Robin Tutenges _ Chinland

Robin Tutenges _ Chinland

Robin TUTENGES né en 1995, est un photojournaliste français qui travaille principalement sur les crises et leurs conséquences, en s’attachant à raconter la grande histoire à travers la petite.

Il a notamment travaillé avec les combattants de la junte en Birmanie (finaliste du Prix Lucas Dolega-SAIF 2023 de RSF, Prix Victor Hugo 2023), les survivants des camps chinois du Xinjiang réfugiés au Kazakhstan (Sélectionné pour le Prix Bayeux-Calvados des correspondants de guerre 2023) ou encore la révolte des paysans en Inde (Prix de la presse diplomatique 2021).

Depuis 2023, il concentre son travail sur le mariage des filles dans le monde (bourse du Centre européen de journalisme) et sur la communauté des skateurs en Ukraine pendant la guerre (bourse du Centre national des arts plastiques en France). Ses reportages ont été publiés dans la presse française et internationale.

Le Chinland est un territoire montagneux, acculé à l’ouest de la Birmanie. Sous les épaisses forêts, les Chins, l’ethnie à majorité chrétienne qui peuple la région, luttent contre la junte au pouvoir depuis le coup d’État de 2021.

Les Chins, comme les autres minorités ethniques du pays, sont la cible des pires exactions de la Tatmadaw, le bras armé de la junte bouddhiste. Massacres, destruction des villages et des lieux de culte: les militaires redoublent de cruauté dans cette guerre qui a déjà fait 4.000 victimes civiles à l’échelle du pays. Face à ces exactions impunies, la jeunesse chin a massivement rejoint les organisations combattantes formées dans l’État.

Autrefois étudiants ou fermiers, ces jeunes soldats ont pris les armes pour protéger leur famille et obtenir la démocratie.

Une femme s’effondre de douleur devant la tombe d’une des victimes de l’attaque de la junte dans le petit village de Khuafo. La veille, deux avions de chasse de la junte ont largué plusieurs bombes, faisant 9 victimes civiles, dont deux enfants (12 et 8 ans), une mère et sa fille (50 et 15 ans), deux sœurs (33 et 31 ans) un jeune (17 ans, qui a succombé à ses blessures) ainsi qu’un couple (19 et 18 ans), qui laisse derrière eux un jeune enfant en bas âge. Birmanie, Khuafo, État Chin, 31/03/2023.© Robin Tutenges

Cette résistance contre l’oppression se fait au prix du sang et des larmes. Pour reprendre la main, l’armée birmane a généralisé depuis le début de l’année 2023 un outil de terreur : les bombardements meurtriers ciblant les civils, rangés du côté des insurgés.

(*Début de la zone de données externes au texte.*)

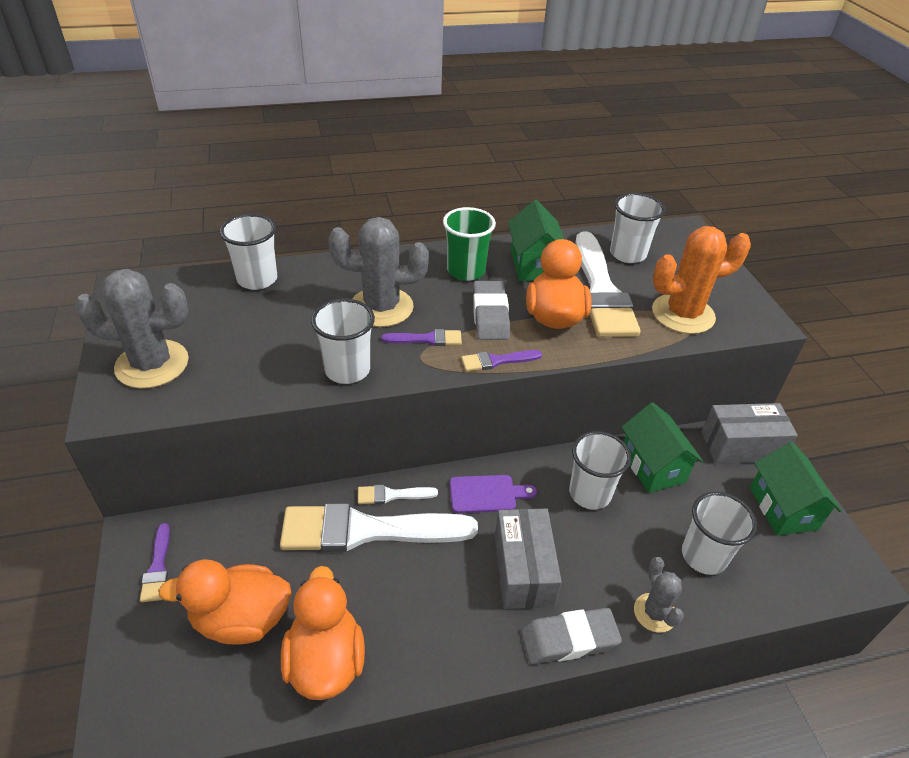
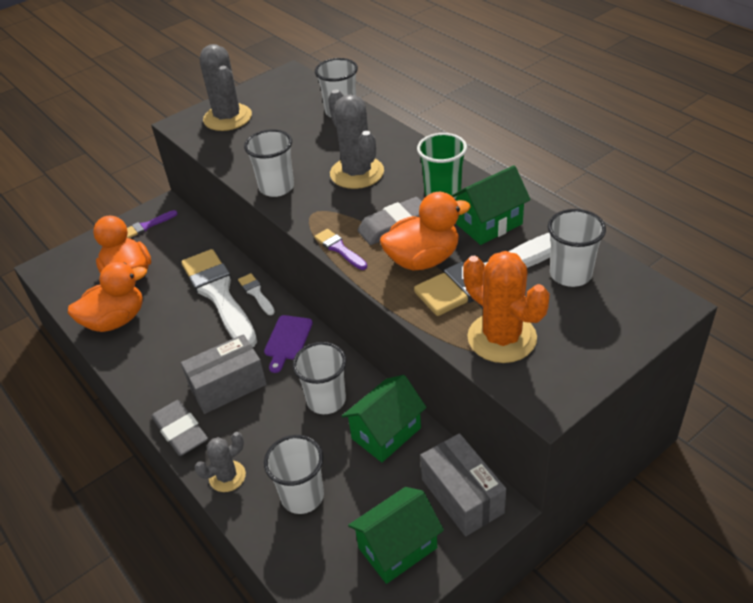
camera: 70 degrees right, 0 degrees up
purple brush [381,329,462,346] -> none
purple cutting board [450,475,537,513] -> purple cutting board turned 45 degrees clockwise [264,315,313,373]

À chaque nouveau village chin bombardé et endeuillé, des familles entières sont poussées à l’exode. Un quart de la population de l’État Chin a déjà été forcé de se déplacer pour fuir les combats. Parmi eux, de nombreux enfants traumatisés par la guerre qui s’entassent dans des camps coupés du monde par la junte, que les ONG peinent à atteindre.

Certains Chin choisissent aussi l’exode vers le pays limitrophe du Chinland, l’Inde, où les réfugiés côtoient les nombreux mutilés de cette guerre. Une situation qui illustre le drame humain qui se joue à l’échelle du pays: au total, on compte plus de 1,6 million de déplacés internes depuis le coup d’État, et 17,6 millions de Birmans ont aujourd’hui besoin d’aide humanitaire.

Les combattants du CNA, dont certains prennent ici un bain dans la rivière Tiau, frontière naturelle avec l’Inde, sont souvent très jeunes. Ils ont parfois tout juste 15 ans. Birmanie, Camp Victoria, État Chin, 07/03/2023. © Robin Tutenges
Légende de la photo d’en tête

 
Des volontaires venus de tout le Chinland s’entraînent dans le Camp Victoria, un camp militaire caché dans la forêt de l’ouest birman, géré par le Chin National Army (CNA), le principal groupe armé Chin qui lutte contre l’armée birmane. Les recrues de la cinquantième promotion défilent une dernière fois pour préparer la cérémonie de fin de formation, qui aura duré 4 mois. Birmanie, Camp Victoria, État Chin, 09/03/2023.